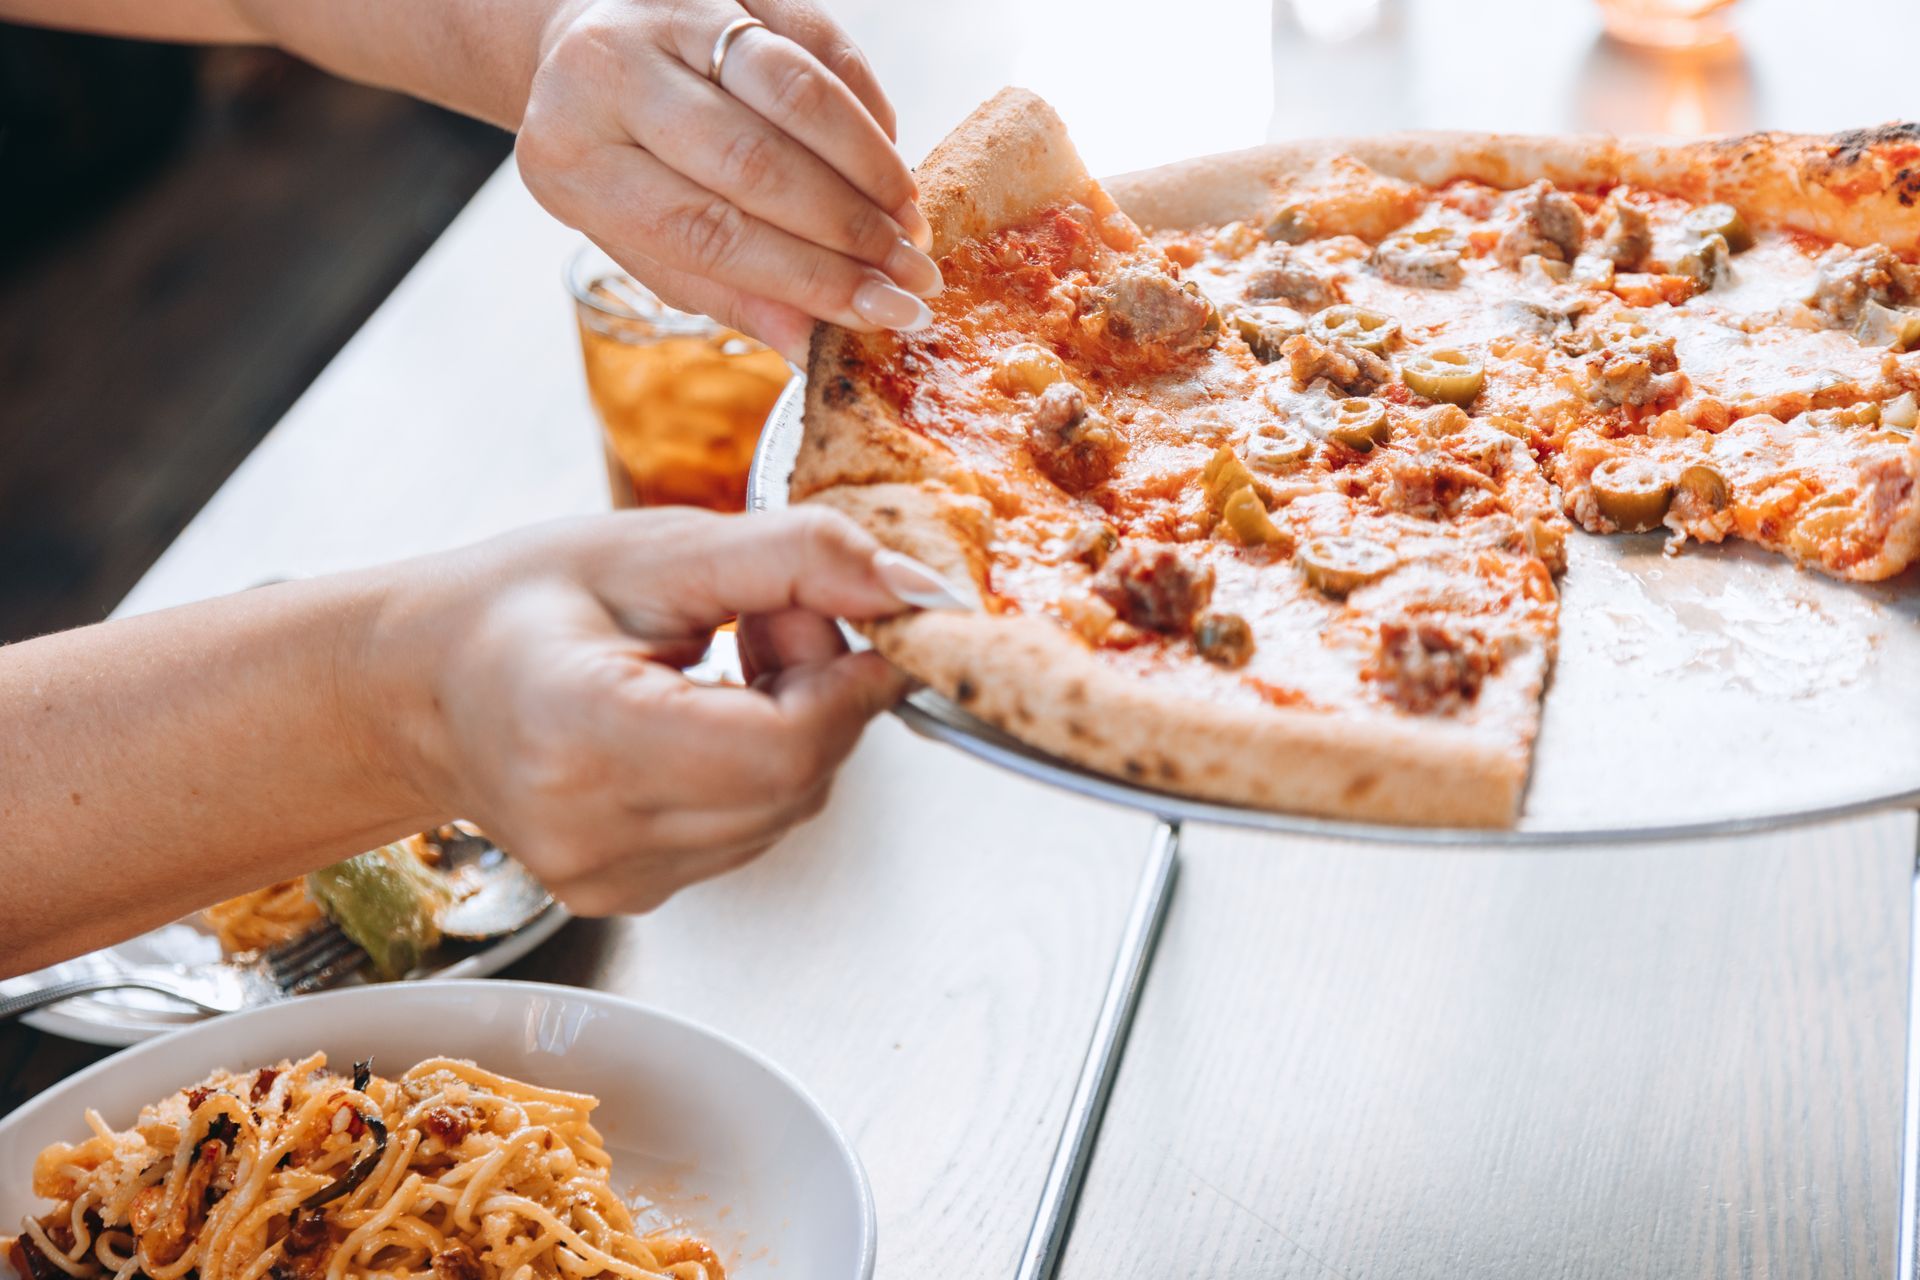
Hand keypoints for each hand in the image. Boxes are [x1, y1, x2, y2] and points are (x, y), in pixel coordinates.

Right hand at [380, 507, 939, 914]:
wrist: (423, 682)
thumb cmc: (518, 603)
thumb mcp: (659, 549)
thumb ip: (799, 559)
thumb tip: (918, 590)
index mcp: (582, 736)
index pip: (783, 748)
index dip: (848, 683)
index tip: (854, 618)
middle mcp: (592, 833)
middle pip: (798, 782)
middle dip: (823, 693)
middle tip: (769, 619)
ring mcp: (610, 879)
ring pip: (788, 810)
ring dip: (795, 729)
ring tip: (722, 661)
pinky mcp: (630, 896)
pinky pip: (752, 831)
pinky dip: (760, 768)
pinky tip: (703, 715)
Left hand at [517, 0, 940, 361]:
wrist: (581, 53)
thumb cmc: (616, 163)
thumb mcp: (642, 240)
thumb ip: (725, 292)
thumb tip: (814, 347)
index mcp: (573, 160)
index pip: (708, 232)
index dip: (808, 277)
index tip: (884, 311)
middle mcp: (607, 74)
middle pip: (756, 162)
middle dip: (850, 229)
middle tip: (913, 273)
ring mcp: (669, 14)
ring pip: (795, 92)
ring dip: (871, 167)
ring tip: (910, 222)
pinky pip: (819, 41)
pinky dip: (867, 108)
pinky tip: (890, 162)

**What to do:** In the material above, find the line with "ring mcp: (669, 14)"; then copy it and every line after it, exactly, through the end.

**Finished exercise:**
ring mcp: (669, 14)
ring pip: (795, 92)
ring dip: (871, 167)
ring tip: (910, 222)
pinky pip: (819, 41)
pinky dip: (867, 108)
pinky tip: (890, 162)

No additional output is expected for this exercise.